Examples of assertions include:

• Security Assertion Markup Language (SAML) assertions are specified using a mark-up language intended for describing security assertions. They can be used by a verifier to make a statement to an application about the identity of a claimant. SAML assertions may optionally be digitally signed.
  
• OpenID Connect claims are specified using JavaScript Object Notation (JSON) for describing security, and optionally, user claims. JSON user info claims may optionally be digitally signed.
  
• Kerberos tickets allow a ticket-granting authority to issue session keys to two authenticated parties using symmetric key based encapsulation schemes.
  

Relying Parties

An application relies on results of an authentication protocol to establish confidence in the identity or attributes of a subscriber for the purpose of conducting an online transaction. Applications may use a subscriber’s authenticated identity and other factors to make authorization decisions.
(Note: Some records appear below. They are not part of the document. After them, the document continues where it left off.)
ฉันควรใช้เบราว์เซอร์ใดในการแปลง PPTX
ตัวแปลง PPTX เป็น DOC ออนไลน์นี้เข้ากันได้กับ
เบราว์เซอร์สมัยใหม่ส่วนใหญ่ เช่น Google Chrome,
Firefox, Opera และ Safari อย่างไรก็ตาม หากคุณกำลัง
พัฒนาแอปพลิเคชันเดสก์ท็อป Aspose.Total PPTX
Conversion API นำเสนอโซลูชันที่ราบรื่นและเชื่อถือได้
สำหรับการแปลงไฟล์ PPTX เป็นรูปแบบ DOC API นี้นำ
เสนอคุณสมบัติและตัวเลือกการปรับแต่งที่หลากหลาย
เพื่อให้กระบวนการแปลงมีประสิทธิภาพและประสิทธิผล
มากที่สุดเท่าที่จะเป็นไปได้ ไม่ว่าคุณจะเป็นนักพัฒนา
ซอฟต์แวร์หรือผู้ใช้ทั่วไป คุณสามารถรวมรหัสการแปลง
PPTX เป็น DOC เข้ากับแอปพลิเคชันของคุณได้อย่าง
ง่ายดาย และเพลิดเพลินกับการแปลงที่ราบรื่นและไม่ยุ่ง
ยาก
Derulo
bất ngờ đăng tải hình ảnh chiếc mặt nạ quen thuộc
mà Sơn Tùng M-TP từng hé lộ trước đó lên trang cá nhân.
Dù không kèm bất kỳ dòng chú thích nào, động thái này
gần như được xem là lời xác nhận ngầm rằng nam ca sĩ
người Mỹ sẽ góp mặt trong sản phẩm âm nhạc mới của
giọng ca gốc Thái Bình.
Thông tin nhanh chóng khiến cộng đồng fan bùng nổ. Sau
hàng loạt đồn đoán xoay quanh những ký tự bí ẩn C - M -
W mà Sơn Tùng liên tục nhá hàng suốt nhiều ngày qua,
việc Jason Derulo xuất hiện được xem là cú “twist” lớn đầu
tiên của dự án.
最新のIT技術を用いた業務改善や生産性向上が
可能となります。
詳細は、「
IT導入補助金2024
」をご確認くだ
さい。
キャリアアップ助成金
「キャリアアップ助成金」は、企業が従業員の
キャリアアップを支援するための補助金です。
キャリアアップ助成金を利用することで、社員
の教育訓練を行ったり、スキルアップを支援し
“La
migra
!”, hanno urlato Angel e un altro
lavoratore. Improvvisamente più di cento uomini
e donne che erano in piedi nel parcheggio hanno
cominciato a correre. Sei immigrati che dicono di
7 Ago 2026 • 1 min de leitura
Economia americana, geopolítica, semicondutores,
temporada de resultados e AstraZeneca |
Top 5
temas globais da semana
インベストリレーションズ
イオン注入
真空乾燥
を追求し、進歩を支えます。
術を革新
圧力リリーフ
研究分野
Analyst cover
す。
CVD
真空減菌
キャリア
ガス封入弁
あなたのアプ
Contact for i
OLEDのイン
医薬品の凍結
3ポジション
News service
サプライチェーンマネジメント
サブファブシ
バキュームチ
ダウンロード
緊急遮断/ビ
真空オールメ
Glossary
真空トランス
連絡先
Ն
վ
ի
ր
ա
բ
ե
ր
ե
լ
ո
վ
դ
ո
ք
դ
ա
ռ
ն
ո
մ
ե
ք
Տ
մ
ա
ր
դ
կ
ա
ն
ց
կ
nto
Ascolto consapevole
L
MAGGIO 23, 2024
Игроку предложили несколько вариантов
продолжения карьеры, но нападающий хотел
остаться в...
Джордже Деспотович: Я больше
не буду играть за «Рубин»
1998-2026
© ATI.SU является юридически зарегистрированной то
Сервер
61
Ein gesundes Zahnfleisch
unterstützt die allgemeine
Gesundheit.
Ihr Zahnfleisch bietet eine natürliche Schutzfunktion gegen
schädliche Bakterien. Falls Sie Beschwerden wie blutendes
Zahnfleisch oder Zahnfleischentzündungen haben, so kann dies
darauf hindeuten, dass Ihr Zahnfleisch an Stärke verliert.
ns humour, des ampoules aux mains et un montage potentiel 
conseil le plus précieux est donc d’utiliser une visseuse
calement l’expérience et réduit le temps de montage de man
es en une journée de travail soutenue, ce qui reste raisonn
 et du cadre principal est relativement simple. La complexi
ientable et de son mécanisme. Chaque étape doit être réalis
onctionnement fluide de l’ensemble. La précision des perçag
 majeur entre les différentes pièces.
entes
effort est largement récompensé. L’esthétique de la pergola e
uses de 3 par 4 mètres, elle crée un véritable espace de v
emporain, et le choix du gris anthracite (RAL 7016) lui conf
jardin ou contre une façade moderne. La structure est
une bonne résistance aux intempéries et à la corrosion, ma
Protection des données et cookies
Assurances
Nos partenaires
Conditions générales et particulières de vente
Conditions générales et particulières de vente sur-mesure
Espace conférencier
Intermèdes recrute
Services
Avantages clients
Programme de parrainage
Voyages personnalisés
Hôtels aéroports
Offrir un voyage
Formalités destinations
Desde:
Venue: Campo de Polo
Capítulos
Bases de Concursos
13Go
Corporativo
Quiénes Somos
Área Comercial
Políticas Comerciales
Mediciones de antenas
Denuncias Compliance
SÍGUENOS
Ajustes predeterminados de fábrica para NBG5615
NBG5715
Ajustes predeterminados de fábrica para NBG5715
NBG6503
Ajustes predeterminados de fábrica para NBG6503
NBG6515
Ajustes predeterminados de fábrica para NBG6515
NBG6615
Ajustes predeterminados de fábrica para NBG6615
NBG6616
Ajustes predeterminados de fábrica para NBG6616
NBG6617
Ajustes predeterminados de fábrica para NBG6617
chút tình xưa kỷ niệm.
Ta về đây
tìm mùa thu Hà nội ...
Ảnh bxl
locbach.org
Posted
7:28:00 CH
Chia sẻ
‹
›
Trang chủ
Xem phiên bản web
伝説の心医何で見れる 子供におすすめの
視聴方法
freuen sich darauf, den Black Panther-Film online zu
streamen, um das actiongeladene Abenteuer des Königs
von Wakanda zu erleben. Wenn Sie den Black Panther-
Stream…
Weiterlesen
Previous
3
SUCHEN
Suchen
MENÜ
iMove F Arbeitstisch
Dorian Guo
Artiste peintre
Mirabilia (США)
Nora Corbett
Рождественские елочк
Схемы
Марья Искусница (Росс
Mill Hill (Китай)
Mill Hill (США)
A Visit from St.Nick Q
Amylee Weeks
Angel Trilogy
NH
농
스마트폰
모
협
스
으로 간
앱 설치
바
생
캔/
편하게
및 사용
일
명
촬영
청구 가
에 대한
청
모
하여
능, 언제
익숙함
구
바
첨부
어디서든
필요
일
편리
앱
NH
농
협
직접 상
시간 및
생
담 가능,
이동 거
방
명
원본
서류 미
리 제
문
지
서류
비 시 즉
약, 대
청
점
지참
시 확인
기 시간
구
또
The application normally receives an assertion from the verifier. The application ensures that the assertion came from a verifier trusted by the application. The application also processes any additional information in the assertion, such as personal attributes or expiration times. The application is the final arbiter concerning whether a specific assertion presented by a verifier meets the application’s established criteria for system access.

Disclamer

This article is not legal or regulatory advice. You should seek independent legal advice on your legal and regulatory obligations. The views and opinions expressed in this article are solely those of the author. These views and opinions do not necessarily represent those of Xinja or its staff.